## Problem description
Set down each entry from the block beneath, exactly as written.

Records shown START

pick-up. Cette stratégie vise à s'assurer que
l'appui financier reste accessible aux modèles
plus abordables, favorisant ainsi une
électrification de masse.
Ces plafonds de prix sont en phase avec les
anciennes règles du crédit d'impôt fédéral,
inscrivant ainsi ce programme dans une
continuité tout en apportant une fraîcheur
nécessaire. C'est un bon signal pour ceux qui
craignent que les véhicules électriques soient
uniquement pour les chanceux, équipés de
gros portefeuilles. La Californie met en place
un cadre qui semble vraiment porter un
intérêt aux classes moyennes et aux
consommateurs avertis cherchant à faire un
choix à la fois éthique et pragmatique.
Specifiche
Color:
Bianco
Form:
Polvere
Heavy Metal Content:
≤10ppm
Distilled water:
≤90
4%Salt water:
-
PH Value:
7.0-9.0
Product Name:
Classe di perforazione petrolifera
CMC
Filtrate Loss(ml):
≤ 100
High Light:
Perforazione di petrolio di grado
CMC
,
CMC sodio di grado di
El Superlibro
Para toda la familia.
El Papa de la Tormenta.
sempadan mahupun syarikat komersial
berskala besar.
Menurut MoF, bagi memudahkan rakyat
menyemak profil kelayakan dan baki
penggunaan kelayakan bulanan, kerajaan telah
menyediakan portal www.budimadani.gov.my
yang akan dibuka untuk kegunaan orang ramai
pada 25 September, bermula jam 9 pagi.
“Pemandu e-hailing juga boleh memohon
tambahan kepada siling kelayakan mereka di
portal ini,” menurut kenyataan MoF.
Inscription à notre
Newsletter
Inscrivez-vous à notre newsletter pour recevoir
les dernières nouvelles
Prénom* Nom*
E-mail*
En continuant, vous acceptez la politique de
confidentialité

Records shown END

## Result of the task
pick-up. Cette stratégie vise à s'assurer que
l'appui financier reste accessible aux modèles
plus abordables, favorisant ainsi une
électrification de masse.
Ces plafonds de prix sont en phase avec les
anciennes règles du crédit d'impôt fédéral,
inscrivant ainsi ce programme dans une
continuité tout en apportant une fraîcheur
nécessaire. C'est un bon signal pour ceux qui
craignent que les véhicules électriques soient
uniquement pour les chanceux, équipés de
gros portefeuilles. La Californie met en place
un cadre qui semble vraiment porter un
intérêt aux classes moyennes et aux
consommateurs avertis cherchant à faire un
choix à la fois éthique et pragmatique.
Specifiche
Color:
Bianco
Form:
Polvere
Heavy Metal Content:
≤10ppm
Distilled water:
≤90
4%Salt water:
-
PH Value:
7.0-9.0
Product Name:
Classe di perforazione petrolifera
CMC
Filtrate Loss(ml):
≤ 100
High Light:
Perforazione di petrolio di grado
CMC
,
CMC sodio di grado di
El Superlibro
Para toda la familia.
El Papa de la Tormenta.
sempadan mahupun syarikat komersial
berskala besar.
Menurut MoF, bagi memudahkan rakyat
menyemak profil kelayakan dan baki
penggunaan kelayakan bulanan, kerajaan telah
menyediakan portal www.budimadani.gov.my
yang akan dibuka untuk kegunaan orang ramai
pada 25 September, bermula jam 9 pagi.
“Pemandu e-hailing juga boleh memohon
tambahan kepada siling kelayakan mereka di
portal ini,” menurut kenyataan MoF.
Inscription à notre
Newsletter
Inscrivez-vous à notre newsletter pour recevoir
les dernières nouvelles
Prénom* Nom*
E-mail*
En continuant, vous acceptez la politique de
confidentialité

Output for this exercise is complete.